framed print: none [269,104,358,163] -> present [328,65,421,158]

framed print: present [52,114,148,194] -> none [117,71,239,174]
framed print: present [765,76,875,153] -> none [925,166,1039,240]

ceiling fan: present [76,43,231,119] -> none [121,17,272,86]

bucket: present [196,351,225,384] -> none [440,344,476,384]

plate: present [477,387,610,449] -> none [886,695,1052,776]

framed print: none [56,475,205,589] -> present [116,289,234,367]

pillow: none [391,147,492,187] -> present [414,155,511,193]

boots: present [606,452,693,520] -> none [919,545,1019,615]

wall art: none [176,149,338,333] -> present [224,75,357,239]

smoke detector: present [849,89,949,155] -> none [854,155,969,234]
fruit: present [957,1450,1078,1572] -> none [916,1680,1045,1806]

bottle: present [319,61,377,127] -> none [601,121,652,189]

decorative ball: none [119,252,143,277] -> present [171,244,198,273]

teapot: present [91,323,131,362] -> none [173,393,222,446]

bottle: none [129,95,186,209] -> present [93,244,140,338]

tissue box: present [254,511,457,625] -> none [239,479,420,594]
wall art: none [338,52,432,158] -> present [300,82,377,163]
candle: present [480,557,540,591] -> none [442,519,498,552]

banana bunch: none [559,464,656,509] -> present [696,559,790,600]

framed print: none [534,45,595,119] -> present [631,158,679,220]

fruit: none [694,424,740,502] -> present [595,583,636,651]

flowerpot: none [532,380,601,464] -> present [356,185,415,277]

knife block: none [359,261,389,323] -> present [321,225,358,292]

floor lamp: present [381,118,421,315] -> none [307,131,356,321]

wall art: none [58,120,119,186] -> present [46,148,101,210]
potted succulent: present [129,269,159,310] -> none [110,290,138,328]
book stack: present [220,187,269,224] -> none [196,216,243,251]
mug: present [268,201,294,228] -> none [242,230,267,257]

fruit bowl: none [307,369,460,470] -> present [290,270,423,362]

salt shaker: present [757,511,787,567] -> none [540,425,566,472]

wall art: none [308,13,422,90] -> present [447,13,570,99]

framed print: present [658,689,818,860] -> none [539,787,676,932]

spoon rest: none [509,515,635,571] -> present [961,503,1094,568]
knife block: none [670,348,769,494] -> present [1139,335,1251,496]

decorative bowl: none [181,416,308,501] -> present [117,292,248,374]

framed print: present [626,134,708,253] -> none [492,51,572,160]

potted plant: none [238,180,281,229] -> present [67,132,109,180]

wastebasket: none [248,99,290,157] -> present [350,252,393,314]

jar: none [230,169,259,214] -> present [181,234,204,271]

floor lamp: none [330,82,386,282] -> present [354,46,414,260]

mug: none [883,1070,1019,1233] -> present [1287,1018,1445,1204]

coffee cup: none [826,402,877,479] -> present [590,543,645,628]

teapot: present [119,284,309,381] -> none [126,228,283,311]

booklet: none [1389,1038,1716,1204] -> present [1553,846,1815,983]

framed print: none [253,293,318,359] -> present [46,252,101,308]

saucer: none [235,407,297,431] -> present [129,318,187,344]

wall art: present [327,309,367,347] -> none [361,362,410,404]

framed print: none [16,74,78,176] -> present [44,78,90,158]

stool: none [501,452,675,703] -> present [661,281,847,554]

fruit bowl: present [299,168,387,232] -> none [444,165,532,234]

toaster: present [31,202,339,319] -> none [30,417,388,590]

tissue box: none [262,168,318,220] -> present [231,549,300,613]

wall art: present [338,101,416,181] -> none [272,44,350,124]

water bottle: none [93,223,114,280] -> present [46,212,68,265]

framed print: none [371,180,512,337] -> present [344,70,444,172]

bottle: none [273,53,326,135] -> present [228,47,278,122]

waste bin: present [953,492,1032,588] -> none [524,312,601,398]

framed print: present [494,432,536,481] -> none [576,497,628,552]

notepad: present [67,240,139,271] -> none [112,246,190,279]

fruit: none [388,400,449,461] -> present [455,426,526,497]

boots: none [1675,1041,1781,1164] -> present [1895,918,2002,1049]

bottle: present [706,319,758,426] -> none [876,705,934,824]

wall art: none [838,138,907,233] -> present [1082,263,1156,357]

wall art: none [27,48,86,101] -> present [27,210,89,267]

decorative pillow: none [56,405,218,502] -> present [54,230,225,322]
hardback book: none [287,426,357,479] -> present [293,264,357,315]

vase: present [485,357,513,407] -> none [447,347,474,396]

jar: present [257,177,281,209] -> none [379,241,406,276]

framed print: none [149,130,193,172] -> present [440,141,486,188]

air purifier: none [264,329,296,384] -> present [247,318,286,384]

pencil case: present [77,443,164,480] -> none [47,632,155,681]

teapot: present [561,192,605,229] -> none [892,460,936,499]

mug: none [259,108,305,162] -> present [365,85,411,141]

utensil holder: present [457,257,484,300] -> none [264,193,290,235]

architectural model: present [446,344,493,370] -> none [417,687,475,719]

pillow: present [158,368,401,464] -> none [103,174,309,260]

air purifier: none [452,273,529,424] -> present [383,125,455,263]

################

EXERCISE AIM → Scan the records above for the word "tissue". Copy each line that has it.

REPLY TO THE EXERCISE →
tissue box: present [254,511,457,625] -> none [239,479,420,594]
tissue box: none [262,168,318,220] -> present [231,549,300,613]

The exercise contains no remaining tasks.